▶ EXERCISE PROMPT
Collect every line in the records below that contains the word "parkeringsrutor".

▶ INPUT FOR THIS TASK
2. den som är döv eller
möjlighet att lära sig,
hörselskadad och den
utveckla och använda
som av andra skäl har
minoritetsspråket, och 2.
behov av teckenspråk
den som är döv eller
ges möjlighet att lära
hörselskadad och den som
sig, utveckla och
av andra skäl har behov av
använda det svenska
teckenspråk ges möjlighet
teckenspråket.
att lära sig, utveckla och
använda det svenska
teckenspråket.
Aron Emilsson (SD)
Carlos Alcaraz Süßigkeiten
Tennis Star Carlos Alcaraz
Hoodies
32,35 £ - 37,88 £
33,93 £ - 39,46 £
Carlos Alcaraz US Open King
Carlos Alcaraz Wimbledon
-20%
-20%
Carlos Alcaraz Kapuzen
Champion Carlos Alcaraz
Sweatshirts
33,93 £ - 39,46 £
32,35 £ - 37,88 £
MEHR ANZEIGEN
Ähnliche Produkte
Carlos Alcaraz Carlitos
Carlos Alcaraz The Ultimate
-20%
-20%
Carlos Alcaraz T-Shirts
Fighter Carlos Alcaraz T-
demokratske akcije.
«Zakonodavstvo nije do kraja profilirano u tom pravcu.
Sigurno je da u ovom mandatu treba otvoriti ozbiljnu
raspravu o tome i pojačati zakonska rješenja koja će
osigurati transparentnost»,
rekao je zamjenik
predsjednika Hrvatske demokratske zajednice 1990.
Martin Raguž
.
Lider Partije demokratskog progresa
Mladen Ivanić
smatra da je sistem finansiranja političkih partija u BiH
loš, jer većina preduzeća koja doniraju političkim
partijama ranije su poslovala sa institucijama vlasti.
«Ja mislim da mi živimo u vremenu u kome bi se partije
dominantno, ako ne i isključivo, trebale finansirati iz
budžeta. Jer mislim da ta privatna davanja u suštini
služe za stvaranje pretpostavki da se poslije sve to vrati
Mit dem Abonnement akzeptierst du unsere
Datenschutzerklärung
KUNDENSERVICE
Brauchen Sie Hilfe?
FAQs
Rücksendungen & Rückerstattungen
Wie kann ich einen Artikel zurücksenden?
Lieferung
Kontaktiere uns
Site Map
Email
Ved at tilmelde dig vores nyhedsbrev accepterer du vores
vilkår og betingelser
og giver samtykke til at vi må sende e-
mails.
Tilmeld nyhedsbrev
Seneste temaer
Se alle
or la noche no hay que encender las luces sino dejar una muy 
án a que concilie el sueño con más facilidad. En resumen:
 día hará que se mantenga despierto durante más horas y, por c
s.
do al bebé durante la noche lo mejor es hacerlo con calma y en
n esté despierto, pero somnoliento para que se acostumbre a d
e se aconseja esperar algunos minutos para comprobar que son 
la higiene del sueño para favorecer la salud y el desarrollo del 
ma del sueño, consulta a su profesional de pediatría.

---

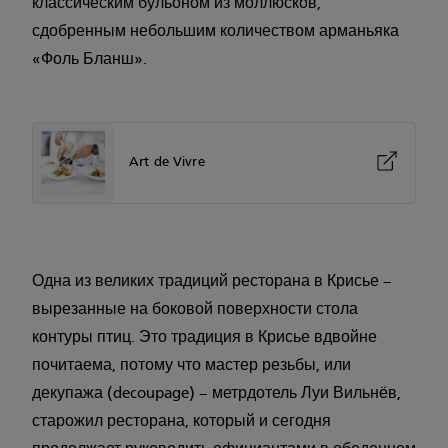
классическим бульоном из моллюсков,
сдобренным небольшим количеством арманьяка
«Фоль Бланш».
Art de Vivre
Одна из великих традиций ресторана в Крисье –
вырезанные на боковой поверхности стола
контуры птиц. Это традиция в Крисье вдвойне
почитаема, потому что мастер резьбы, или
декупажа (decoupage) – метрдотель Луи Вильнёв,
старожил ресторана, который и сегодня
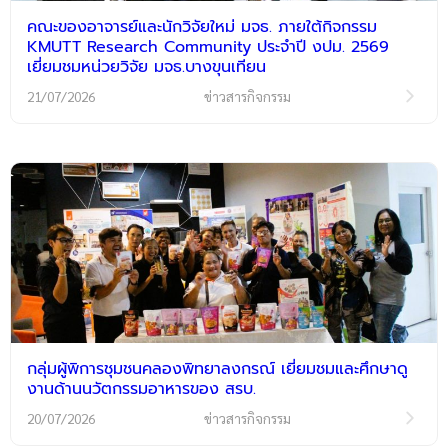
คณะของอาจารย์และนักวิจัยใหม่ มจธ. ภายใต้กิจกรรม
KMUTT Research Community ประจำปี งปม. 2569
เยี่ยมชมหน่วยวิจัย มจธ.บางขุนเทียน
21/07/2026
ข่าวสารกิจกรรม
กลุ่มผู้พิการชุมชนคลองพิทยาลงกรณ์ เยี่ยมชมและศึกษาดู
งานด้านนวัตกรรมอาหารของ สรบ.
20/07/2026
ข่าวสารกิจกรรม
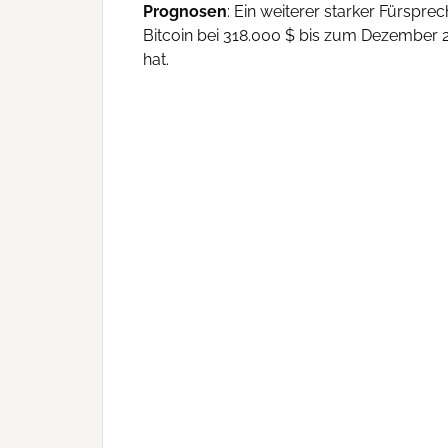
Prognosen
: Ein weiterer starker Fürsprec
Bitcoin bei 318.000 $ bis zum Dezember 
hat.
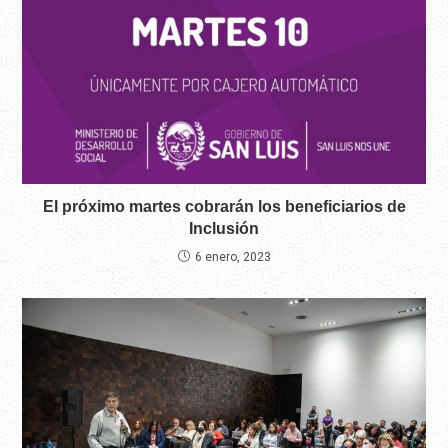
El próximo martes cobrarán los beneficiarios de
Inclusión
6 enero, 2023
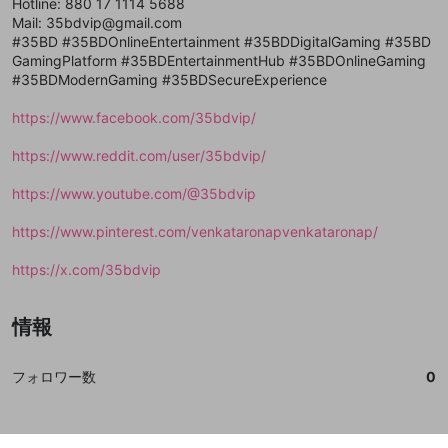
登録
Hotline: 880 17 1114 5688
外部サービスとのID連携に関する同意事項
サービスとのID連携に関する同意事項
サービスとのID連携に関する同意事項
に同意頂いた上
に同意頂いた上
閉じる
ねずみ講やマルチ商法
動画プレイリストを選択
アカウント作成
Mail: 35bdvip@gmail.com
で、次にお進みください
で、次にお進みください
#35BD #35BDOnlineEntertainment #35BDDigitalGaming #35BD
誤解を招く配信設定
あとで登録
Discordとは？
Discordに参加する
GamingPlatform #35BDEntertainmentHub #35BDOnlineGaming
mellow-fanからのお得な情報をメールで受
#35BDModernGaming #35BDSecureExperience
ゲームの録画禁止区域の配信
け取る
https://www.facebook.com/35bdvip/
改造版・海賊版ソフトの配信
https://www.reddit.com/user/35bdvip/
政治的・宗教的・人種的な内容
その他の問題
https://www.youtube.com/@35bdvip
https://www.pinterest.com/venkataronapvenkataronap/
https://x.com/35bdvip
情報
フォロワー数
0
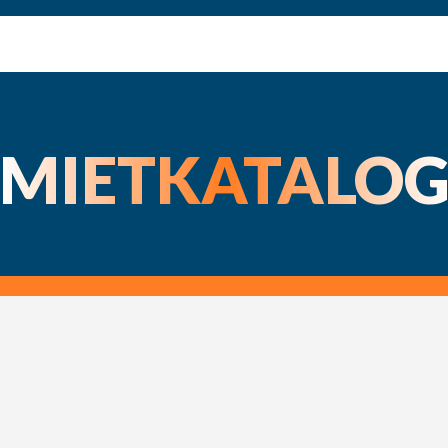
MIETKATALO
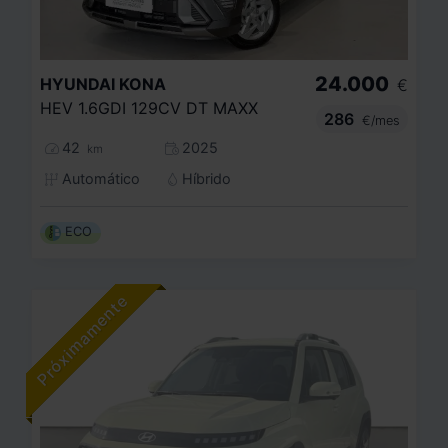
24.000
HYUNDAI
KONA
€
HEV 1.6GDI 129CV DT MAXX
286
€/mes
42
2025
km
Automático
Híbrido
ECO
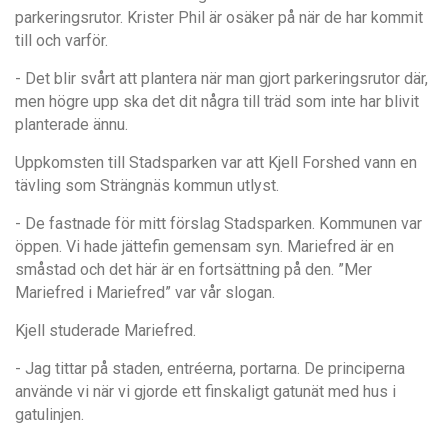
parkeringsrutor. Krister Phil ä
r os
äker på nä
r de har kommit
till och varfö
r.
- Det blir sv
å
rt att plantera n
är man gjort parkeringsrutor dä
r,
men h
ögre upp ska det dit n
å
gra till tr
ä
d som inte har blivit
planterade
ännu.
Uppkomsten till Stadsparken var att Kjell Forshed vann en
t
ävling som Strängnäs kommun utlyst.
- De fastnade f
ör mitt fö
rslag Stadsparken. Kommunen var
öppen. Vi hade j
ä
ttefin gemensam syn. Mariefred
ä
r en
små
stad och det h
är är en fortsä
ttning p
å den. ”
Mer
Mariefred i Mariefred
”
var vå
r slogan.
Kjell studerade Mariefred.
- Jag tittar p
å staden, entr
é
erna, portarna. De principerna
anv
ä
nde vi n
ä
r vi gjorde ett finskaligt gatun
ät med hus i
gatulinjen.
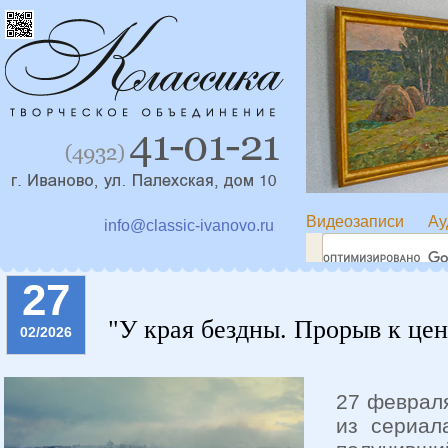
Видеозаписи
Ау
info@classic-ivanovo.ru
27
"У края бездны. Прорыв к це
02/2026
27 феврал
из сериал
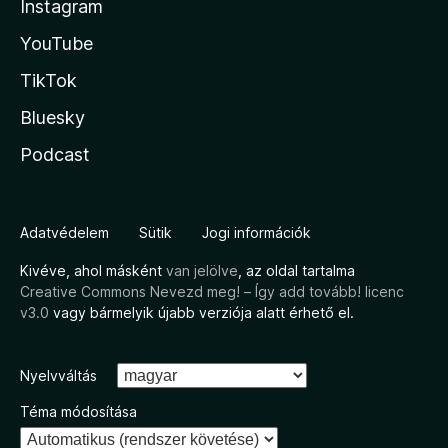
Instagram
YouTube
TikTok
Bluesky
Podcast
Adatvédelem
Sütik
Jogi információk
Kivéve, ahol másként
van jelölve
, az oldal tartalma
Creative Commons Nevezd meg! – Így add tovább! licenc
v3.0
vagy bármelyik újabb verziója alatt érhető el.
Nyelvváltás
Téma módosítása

▶ SOLVED PROBLEM
parkeringsrutor. Krister Phil ä
är man gjort parkeringsrutor dä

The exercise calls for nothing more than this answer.